- **DATASET RECORDS**:
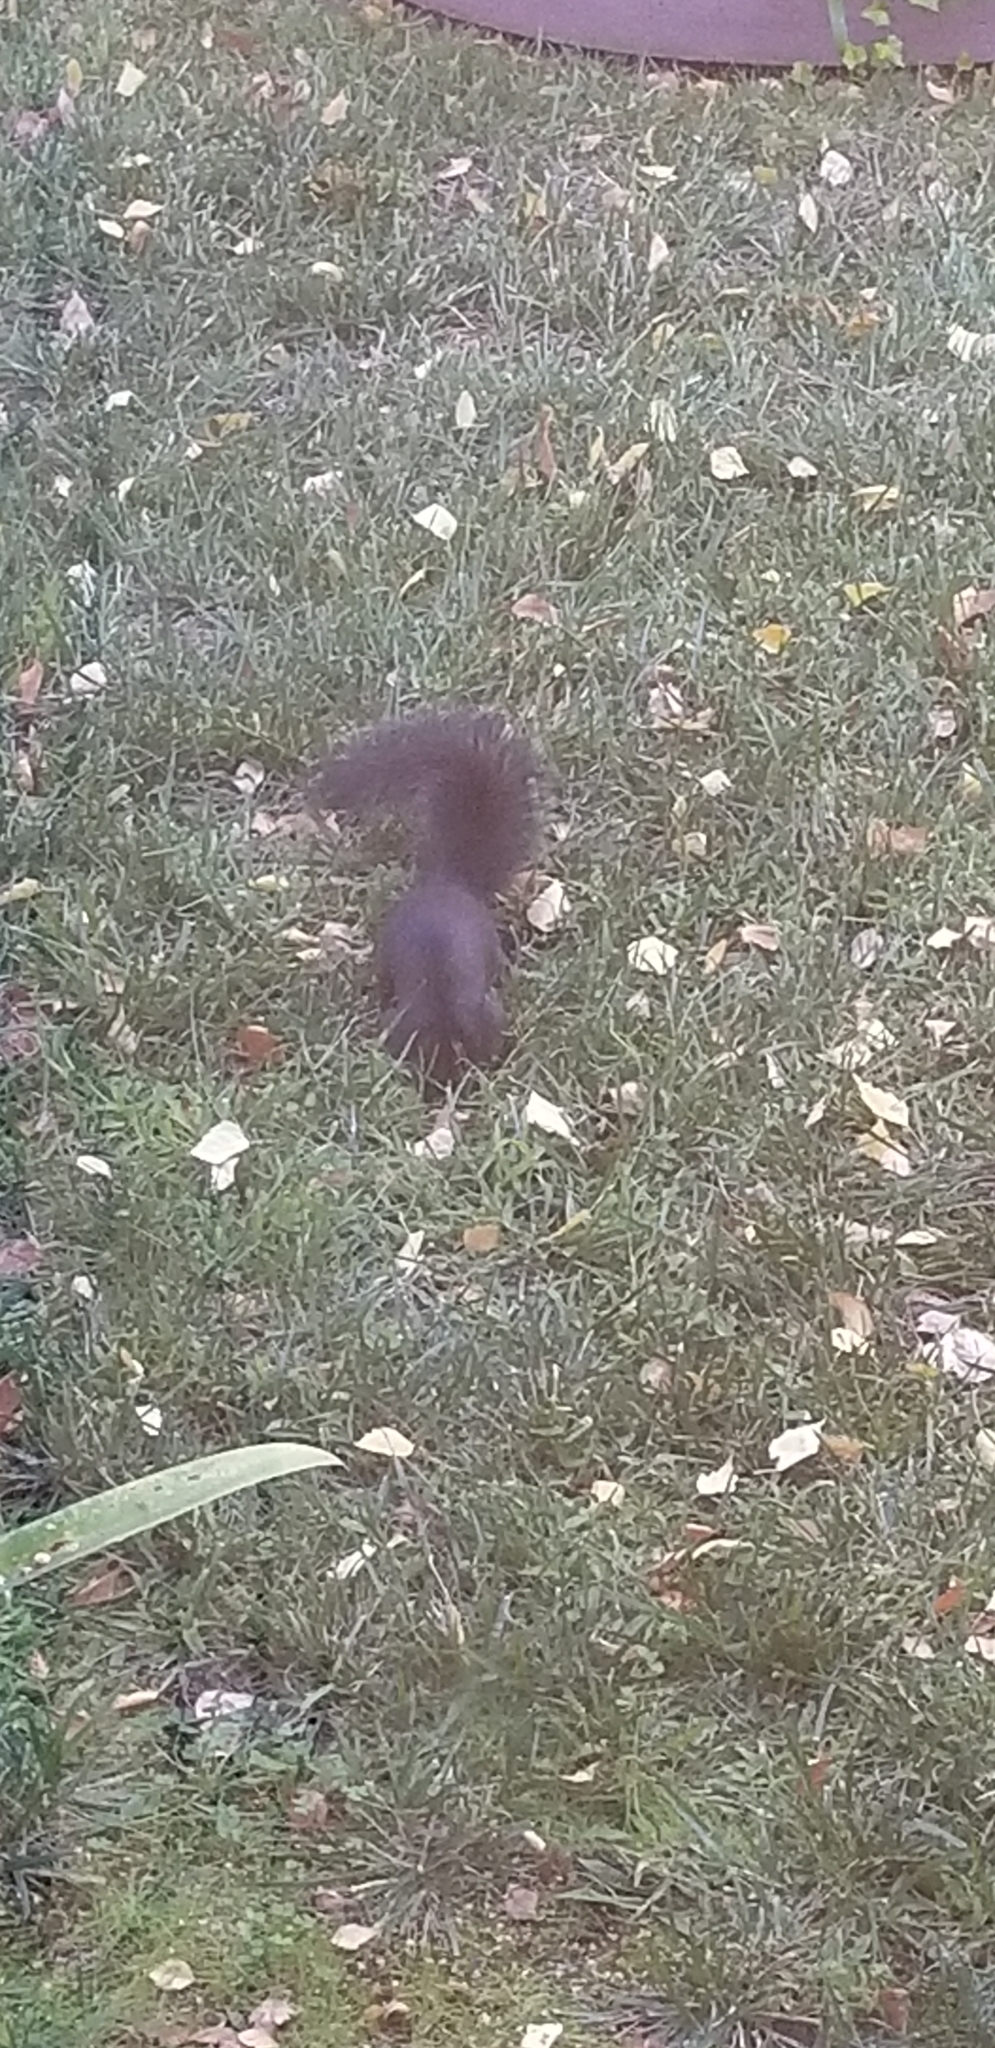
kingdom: Animalia
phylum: Chordata
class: Mammalia
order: Rodentia
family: Sciuridae
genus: Sciurus
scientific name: Sciurus carolinensis
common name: Eastern gray squirrel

- **WHAT IS ASKED**: Reproduce the lines of the entries above, swapping "common name" for "vernacular name" and leaving everything else unchanged. Omit the pictures.

- **THE OUTPUT**:
kingdom: Animalia
phylum: Chordata
class: Mammalia
order: Rodentia
family: Sciuridae
genus: Sciurus
scientific name: Sciurus carolinensis
vernacular name: Eastern gray squirrel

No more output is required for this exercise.